– Батум! – крикнул он и побежал в комнату.

Я немного растерялся. Вместо того чтобы с достоинством сдаться и сказать: «На этот раз вы меня перехитрили, лейтенант…» – он побежал искать удочку, как будто это имело какое-нибудь значение.

Через несколько минут он влетел в комнату, и все перепуталось.

– Украл удочку! – кричал он в ярости, пытаясь схватить меня.

– Добровольное признание облегчит вашу участь! – кричал я в ответ, бегая вокруг стола и сваливая ему под ноги стулья испытанным приемом английской разведки.

– Вор! Удочка! Удушу мать! – кричал он, возбуждаясь от схватки.

– Назовите сообщников! – орал я в ответ, срезая угол стола. В этом было мое спасение, потому что тормозить он не умел и, промахиваясь, пробегал мимо. Все-таки ему иногда удавалось шлепнуть меня через стол или ткнуть кулаком вдогонку.

Я знал, что борьба нервов может быть ужасной, но, когда один бьет, а другой только изворачивается, рано или поздно победит тот, кто бьет.

В конце концов я вскочил на кушетку и, отбиваясь ногой, изо всей силы закричал:

– Бабушка!

Она и так уже подымалась по лестнице. Видимо, грохот нашей схватки был слышен во дворе. Увидев ее, бедняга бросился к ней и стал оправдываться. Кстати, это ему почти никогда не удавалось. Нормальному человеку и то трудно оправдаться, а уж такого и слушать никто не хочет.

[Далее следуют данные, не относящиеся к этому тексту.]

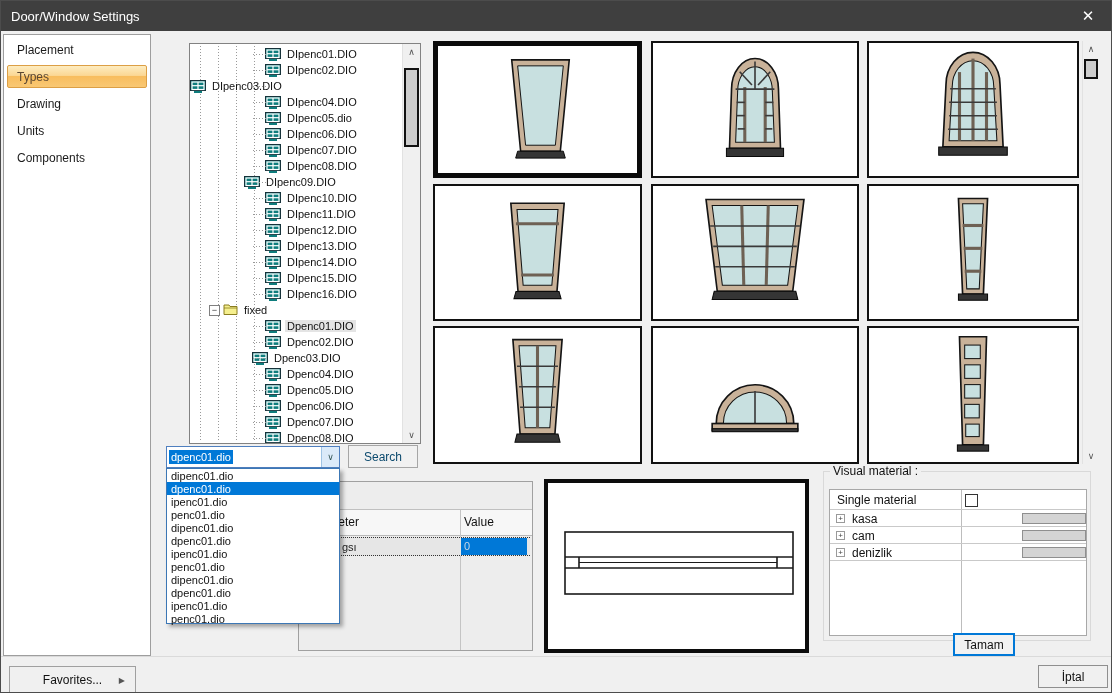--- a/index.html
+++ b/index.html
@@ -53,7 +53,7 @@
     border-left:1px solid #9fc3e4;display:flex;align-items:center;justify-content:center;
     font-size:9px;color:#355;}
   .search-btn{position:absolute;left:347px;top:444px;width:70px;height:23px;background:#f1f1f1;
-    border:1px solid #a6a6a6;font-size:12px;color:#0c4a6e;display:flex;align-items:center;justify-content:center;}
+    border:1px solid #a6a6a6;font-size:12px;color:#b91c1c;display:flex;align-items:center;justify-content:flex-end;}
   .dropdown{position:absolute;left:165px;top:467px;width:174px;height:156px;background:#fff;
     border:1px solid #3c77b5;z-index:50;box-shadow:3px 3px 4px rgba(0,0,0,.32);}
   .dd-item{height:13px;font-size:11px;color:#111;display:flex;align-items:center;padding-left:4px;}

– Удочка, удочка, – лепетал он, растеряв от волнения и те немногие слова, которые знал.

И вдруг я почувствовал к нему жалость, я как-то понял, что никогда в жизни он не сможет толком оправдаться. А ведь я и в самом деле испортил ему удочку. Но признаться в том, что сам кругом виноват, смелости не хватило. И не только смелости. Я знал, что взрослые привыкли в таких случаях считать его виноватым, и догадывался, что им будет неприятно менять свою удобную привычку и принимать во внимание более сложные соображения.

Я сказал, что он на меня напал, но побить все же не успел. Это был примиренческий выход, к сожалению, самый распространенный.

В связях с иностранной разведкой я его больше не подозревал.

Как я ни откладывал, но теперь мне придется рассказать о его великой любви, которую он, к сожалению, никак не мог скрыть от окружающих. Он был влюблен в тетю Фаину. Об этом знали все, и взрослые смачно толковали о его страсти, мало озабоченные тем, что их слушают не вполне подготовленные дети.

Я до сих пор не пойму, почему он выбрал именно ее, самую замызганную, самую конопатую, самую глупую из женщин нашего двора. Я далек от утверждения, что среди них можно было найти Суламифь или Софью Ковалевскую. Но все-таки он выбрал самую некрасивую и самую глупую. Может быть, он чувствовал, что путь между их духовными мирами наименее утомителен?

Тетя Фаина была портнихой. Она обшивала наш двор. В основном ей поручали перешивать старые вещи, детские рубашонки, трусы и всякую мелочь.

– Оборочки, манжетики, – говорила она, суетливо обмеривая заказчика сантиметром и стараясь казаться настоящим мастером.

Шила она, видимо, плохо, да и платили ей за работу очень мало, а иногда и ничего не давали, в счет будущих заказов.

– Спасибо, Фаиночка, сочтемся, – говорили ей при этом.

– За спасибо хлеба не купишь, – отвечала она, горестно усмехаясь с некоторой долей отвлеченной обиды в голосе, как бы обижаясь не на заказчиков, а на тех, кто не продает хлеб за спасибо.

В свободное от работы время, а иногда и одновременно с работой тетя Фаина ругалась со своей ближайшей соседкой, одинокой молодой женщиной неопределенных занятий. Звали ее тетя Тамара. Иногда вечерами к ней в гости приходили матросы. Они пели замечательные протяжные песни, а тетя Тамара им подпевала. Получалось очень красиво, но нас почему-то туда не пускали. Соседки не любили тетю Тамару, но побаивались ее.